There are two types of buyers of assets in the world.

Investors tend to buy assets that will generate appropriate ongoing returns from the time of purchase without regard of possible asset price inflation and have no intention of selling their assets.

Speculators tend to buy assets that generate minimal ongoing returns at the time of purchase in the hope that they can sell their assets to a greater fool at a higher price.

In my view, high CGT rates will help reduce asset price bubbles caused by speculation. For the life of me, I cannot understand why anyone would object to asset pricing being determined by ongoing returns rather than by a speculative anticipation of future capital gains.

High CGT rates will reduce the probability of speculative asset price bubbles which are worsened by lax credit standards which are the root cause of all of our current financial problems.

Well its a reasoned argument. There might be two types of buyers, but there is one market and at any one time one market price.

The market price is the value of future returns - it can't be anything else. Whenever it is in excess of this , well that is the definition of a bubble and eventually they burst.

◆ REQUIRED WORK:
1. Restate the paragraph of the capital gains tax passage that begins "In my view, high CGT rates" in one shorter sentence, keeping its main points.
2. Answer these questions from the capital gains tax passage:
(a) What do speculators hope to do with the assets they buy?
(b) What does the passage call the root cause of all current financial problems?
(c) According to the passage, what is the market price?
3. Carry on the capital gains tax passage from its last sentence.
The lines below come from a different source.

◆ DATASET EXCERPT:
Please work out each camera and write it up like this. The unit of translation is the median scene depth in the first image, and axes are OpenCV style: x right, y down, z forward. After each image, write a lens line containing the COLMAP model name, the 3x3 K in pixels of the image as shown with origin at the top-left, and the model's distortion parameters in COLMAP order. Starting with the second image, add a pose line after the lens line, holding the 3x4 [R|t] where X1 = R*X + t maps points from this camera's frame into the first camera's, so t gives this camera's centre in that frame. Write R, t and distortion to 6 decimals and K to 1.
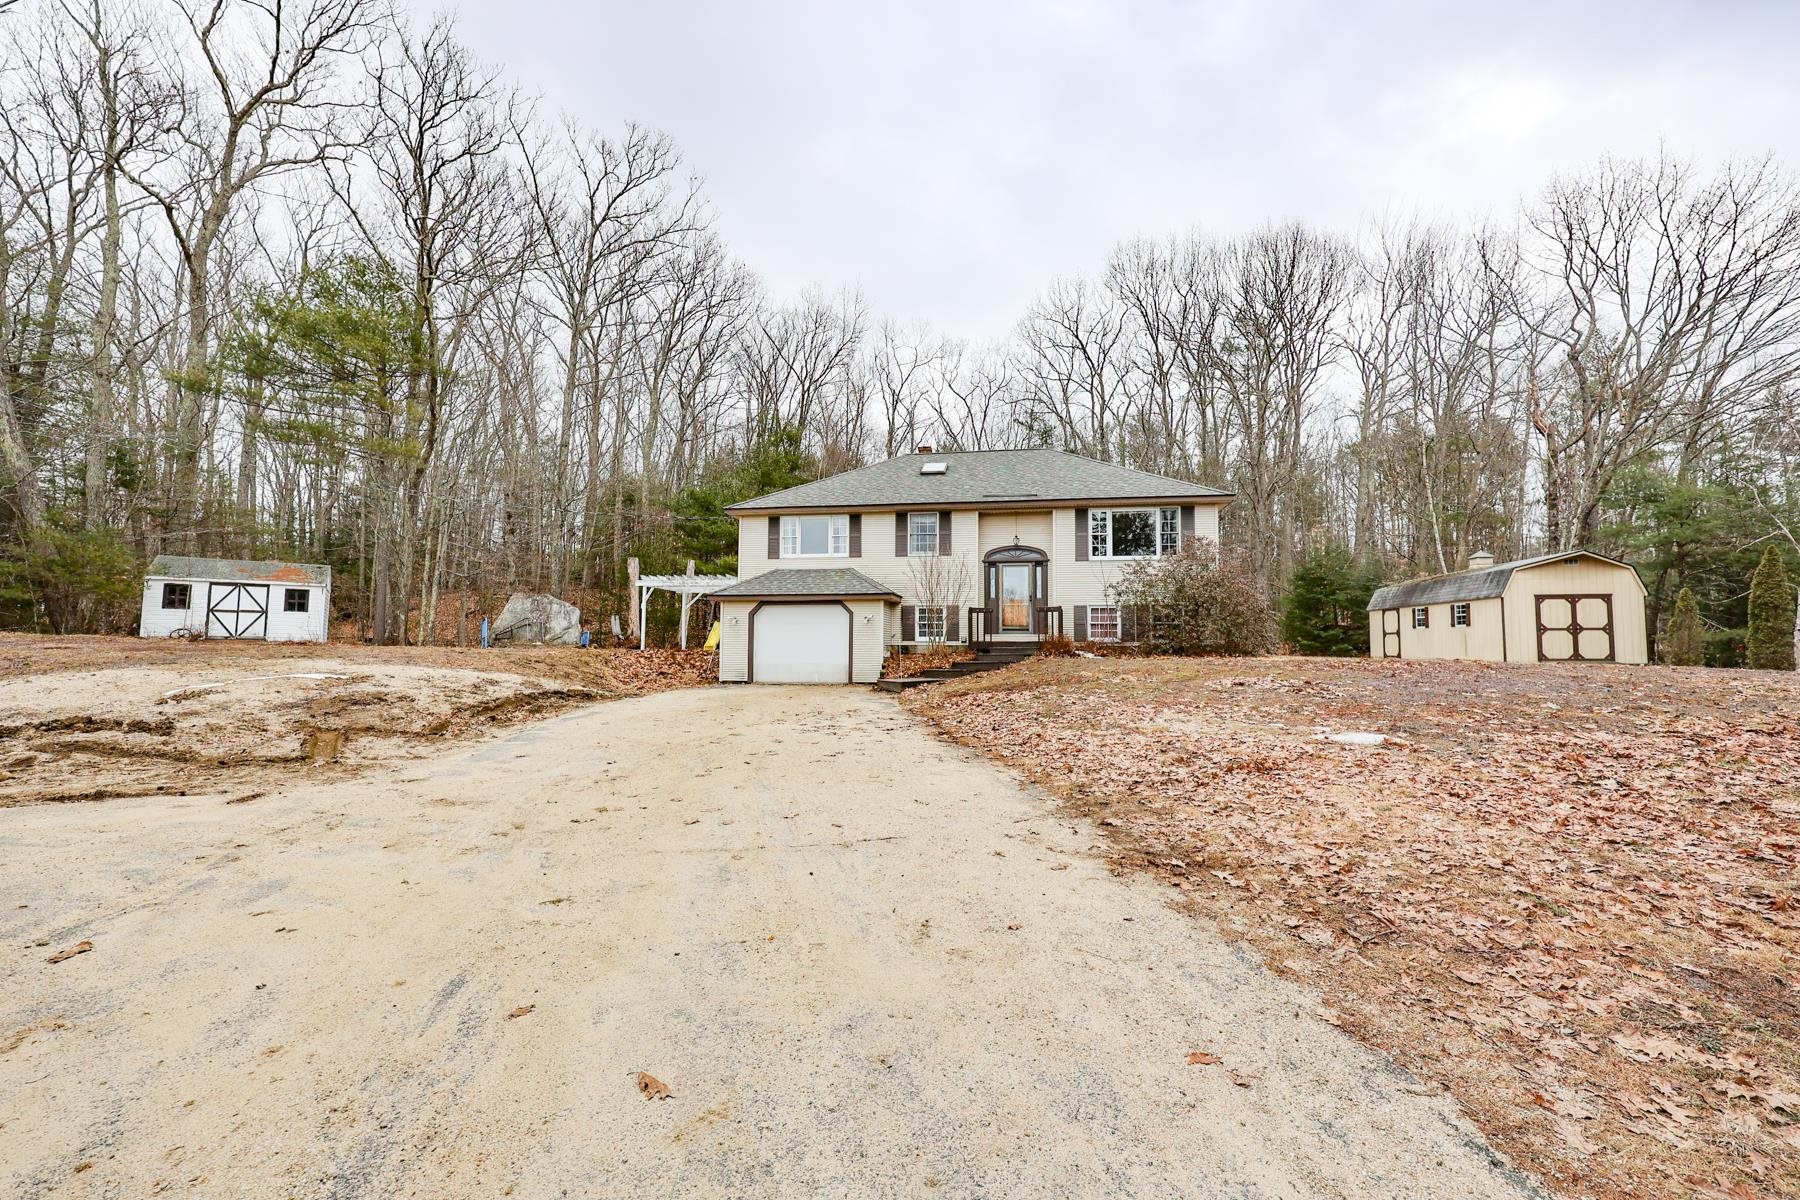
lens RADIAL K [[735.8, 0, 903.0], [0, 735.8, 605.8], [0, 0, 1]] dist [0.001470, 0.000300]
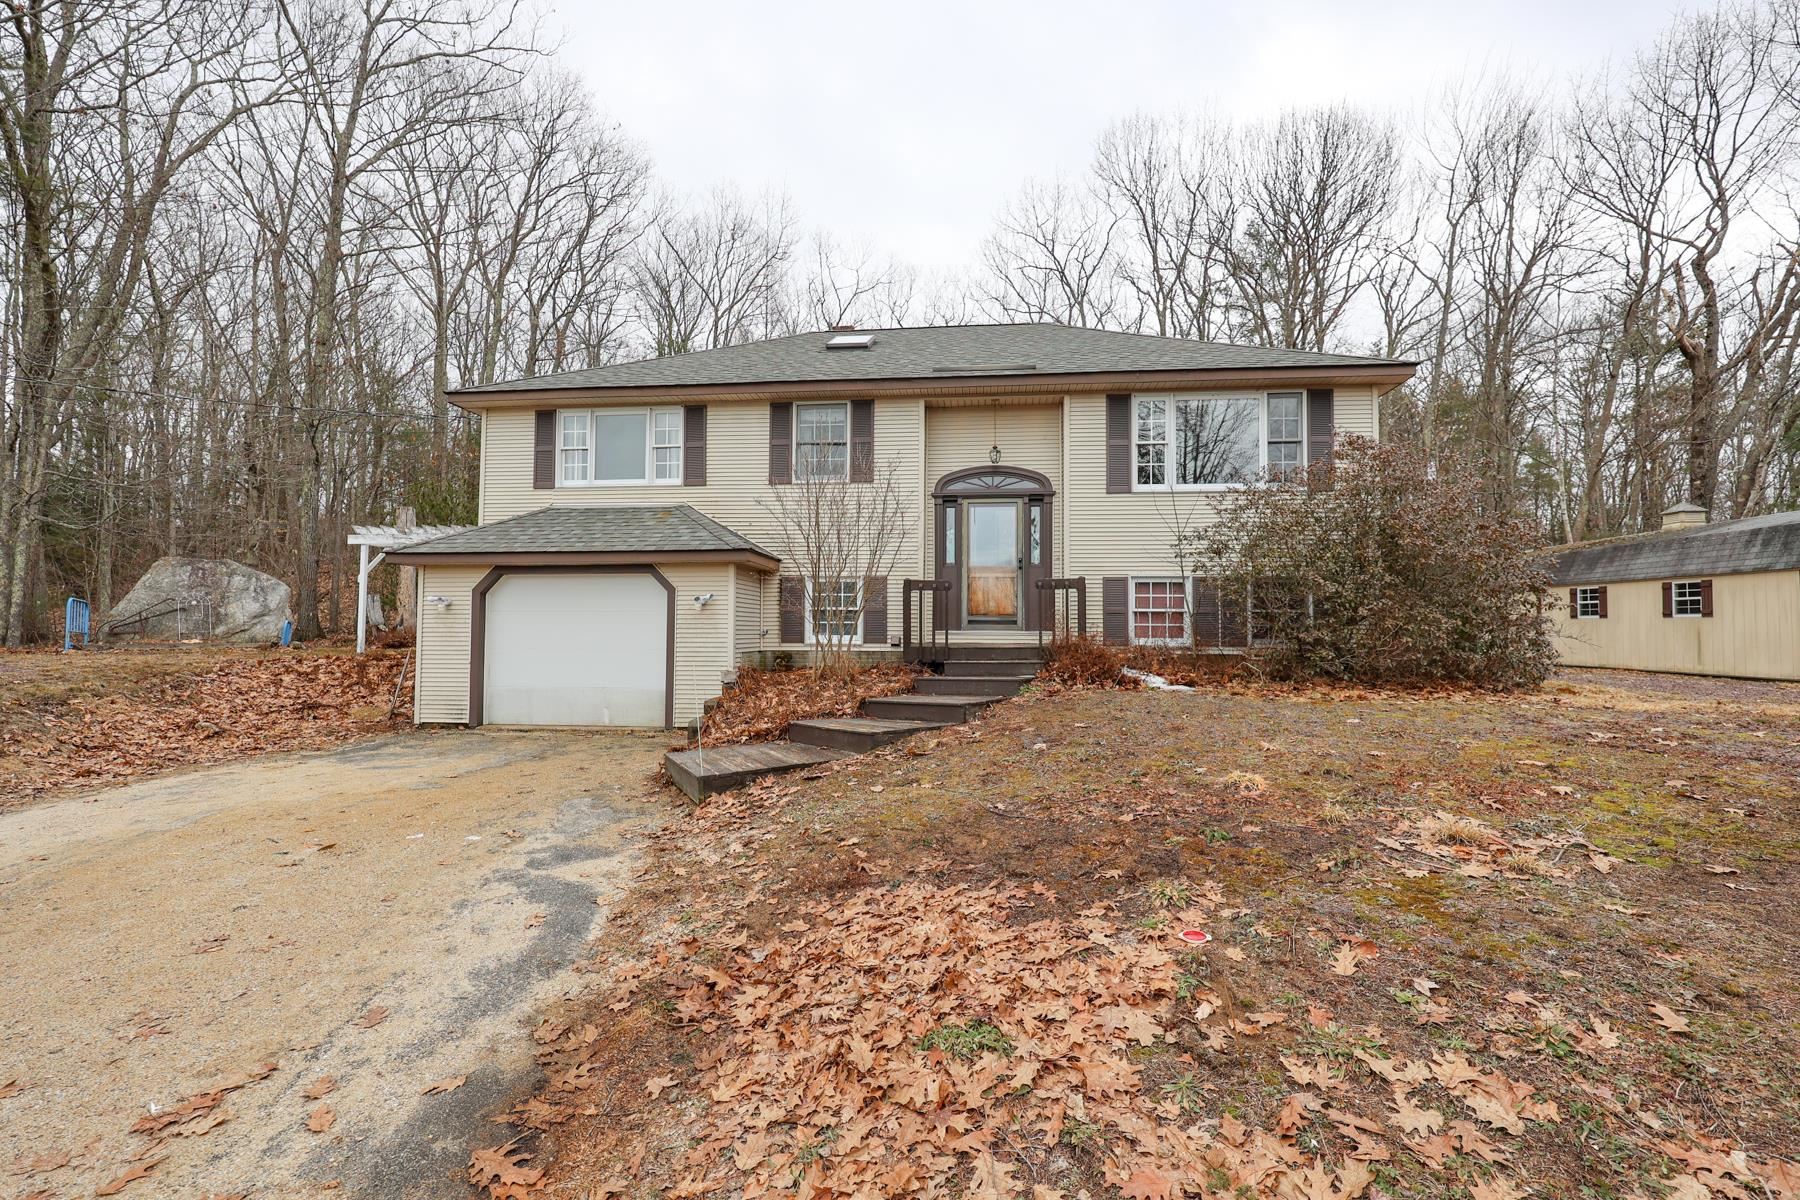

◆ RESULTS OF THE EXERCISE:
1. The writer holds that high CGT rates will help curb speculative asset price bubbles and sees no reason to object to asset prices being set by ongoing returns rather than by expected future capital gains.

2.
(a) Sell them to a greater fool at a higher price.
(b) Lax credit standards.
(c) The value of future returns.

3.
You are probably right, it will kill off asset bubbles - well, all of them except the worst one which caused all the trouble, domestic housing which for most people is CGT free. In fact high CGT will reveal your own home as the last place on earth you can make a capital gain.

So what will high CGT do? Any investors that can relocate will, ruthlessly and quickly. That will affect jobs, admittedly mostly confined to London. If property prices were to react to the high CGT rate, they may fall suddenly, probably too suddenly to avoid a crisis in the banks which we will have to bail out again.

It makes you wonder why, if we are keen to avoid another housing bubble, we massively increase a tax which will mainly hit pension portfolios and only clobbers the BTL part of the domestic housing market. A better targeted measure would be perhaps interest rates or, rather ironically since it is an odious tax, Stamp Duty.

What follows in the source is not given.